Find the nth set bit

If you want to find the nth set bit on a much larger scale, I describe how to do that in this video: (the first portion of the video is counting bits prior to the nth bit, the second part is finding the nth set bit and counting the 0’s below it and immediately above)

2 Likes

Was away for a while; hope I’m not too late to the party. I had the same need a while back for implementing “select” (basically finding the (n-1)th set bit). I ended up with several versions of the functions. I included the fastest versions below. The fastest is using PDEP when it’s available. For non-PDEP systems, divide-and-conquer approach is the fastest, which works on the bits in batches.
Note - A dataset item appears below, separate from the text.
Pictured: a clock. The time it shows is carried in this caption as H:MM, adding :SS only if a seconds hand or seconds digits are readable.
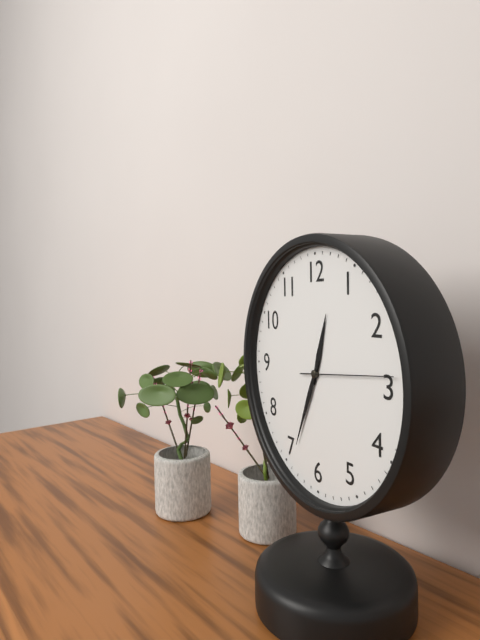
12:34:14
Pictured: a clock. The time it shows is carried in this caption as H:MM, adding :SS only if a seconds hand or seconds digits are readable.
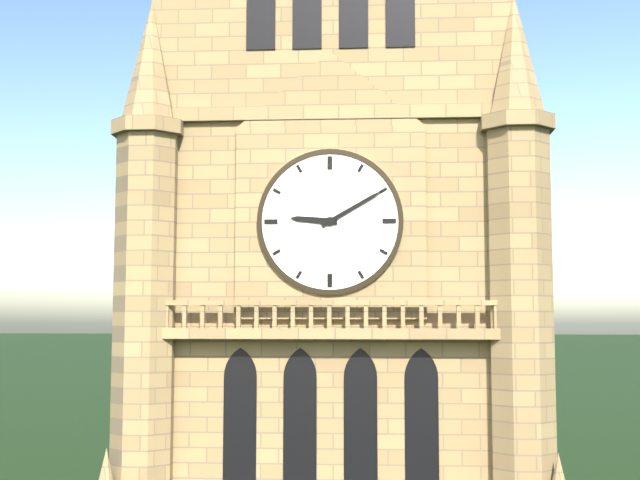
9:10
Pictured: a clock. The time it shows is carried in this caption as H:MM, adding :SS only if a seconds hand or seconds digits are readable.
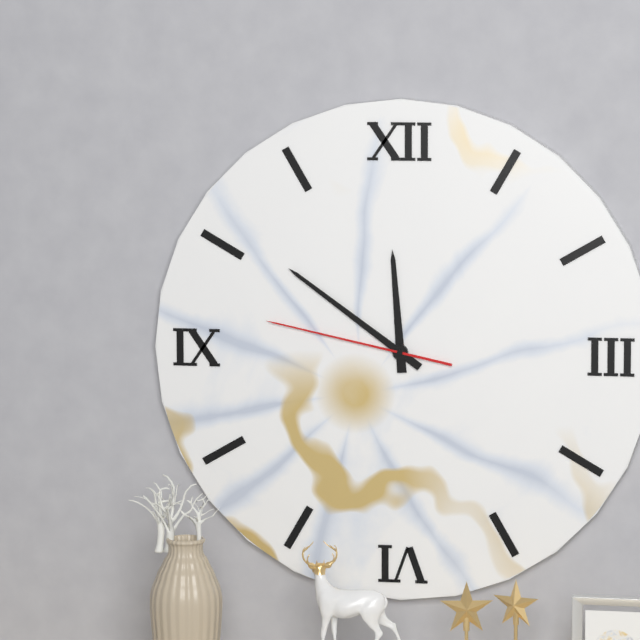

/// Finds the bit index of the (n-1)th set bit in a 64-bit word.
inline fn selectInWordSafe(comptime pdep: bool, word: u64, n: usize) ?usize {
    return if (n < @popCount(word)) selectInWord(pdep, word, n) else null;
}

/// Finds the bit index of the (n-1)th set bit in a 64-bit word.
/// Return 64 if not found.
inline fn selectInWord(comptime pdep: bool, word: u64, n: usize) usize {
    return if (pdep)
        selectInWordPDEP(word, n)
    else
        selectInWordDivConquer(word, n);
}

/// Finds the bit index of the (n-1)th 1-bit in a 64-bit word. PDEP variant.
/// Return 64 if not found.
pub inline fn selectInWordPDEP(word: u64, n: usize) usize {
    // TODO: Use built-in Zip operation when Zig adds support for PDEP.
    const mask: u64 = @as(u64, 1) << @intCast(n - 1);
    const scattered: u64 = asm volatile (
        "pdep %[word], %[mask], %[ret]"
        : [ret] "=r" (-> u64),
        : [word] "r" (word), [mask] "r" (mask)
    );
    return @ctz(scattered);                 // trailing zeros gives the bit index
}

/// Finds the bit index of the (n-1)th 1-bit in a 64-bit word. Divide-and-conquer.
inline fn selectInWordDivConquer(word: u64, n: usize) usize {
    var bits            = word;
    var target          = n;
    var bit_idx: usize  = 0;

    // Split 64 bits into 32-bit halves. Count bits in the lower half in one shot.
    const lower_bit32_count = @popCount(bits & 0xFFFFFFFF);
    if (lower_bit32_count < target) {
        target -= lower_bit32_count;    // discount the lower bits.
        bits >>= 32;                    // remove the lower bits.
        bit_idx += 32;
    }
    // Split the lower 32-bit part into 16-bit halves. Count bits in the lower half.
    const lower_bit16_count = @popCount(bits & 0xFFFF);
    if (lower_bit16_count < target) {
        target -= lower_bit16_count;    // discount the lower bits.
        bits >>= 16;                    // remove the lower bits.
        bit_idx += 16;
    }
    // Further dividing 16-bit to 8-bit or dividing 8-bit to 4-bit doesn't speed things up.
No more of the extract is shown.